Exercise details ▸ Down to the last line, set down the listing below exactly, apart from its pictures.

Information shown ▸
━━━

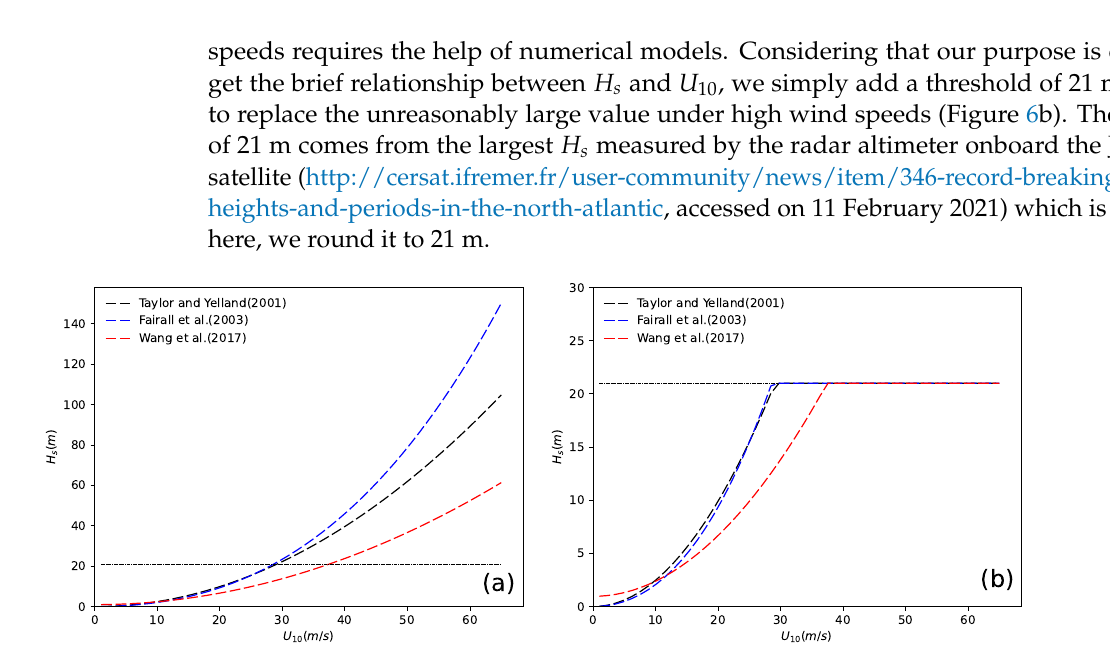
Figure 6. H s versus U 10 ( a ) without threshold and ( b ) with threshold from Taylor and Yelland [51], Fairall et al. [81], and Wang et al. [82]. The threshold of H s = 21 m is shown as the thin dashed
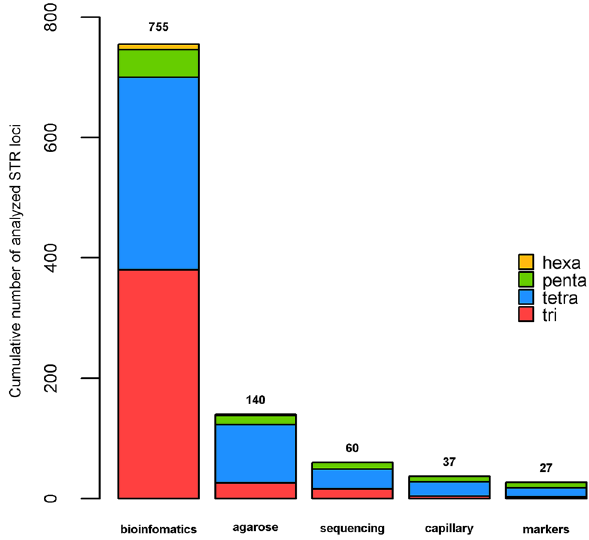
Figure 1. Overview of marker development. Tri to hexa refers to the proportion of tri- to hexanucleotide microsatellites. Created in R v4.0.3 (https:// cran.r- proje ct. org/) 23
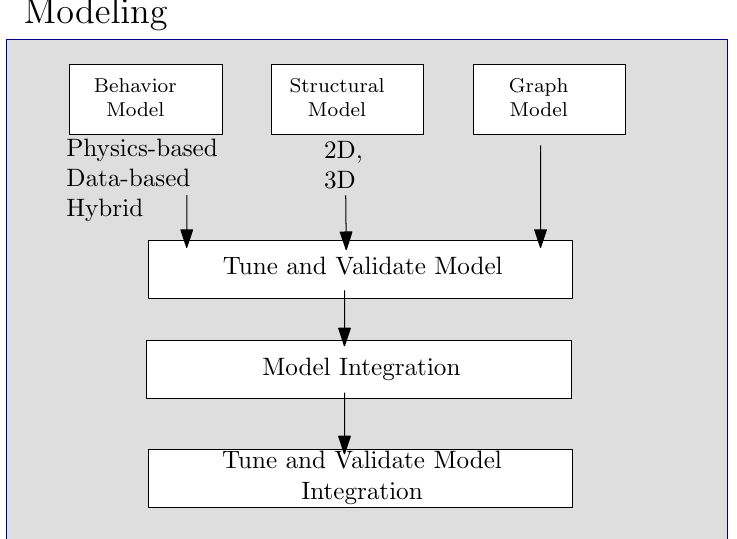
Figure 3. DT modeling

━━━

Result ▸
Figure 6. H s versus U 10 ( a ) without threshold and ( b ) with threshold from Taylor and Yelland [51], Fairall et al. [81], and Wang et al. [82]. The threshold of H s = 21 m is shown as the thin dashed
Figure 1. Overview of marker development. Tri to hexa refers to the proportion of tri- to hexanucleotide microsatellites. Created in R v4.0.3 (https:// cran.r- proje ct. org/) 23
Figure 3. DT modeling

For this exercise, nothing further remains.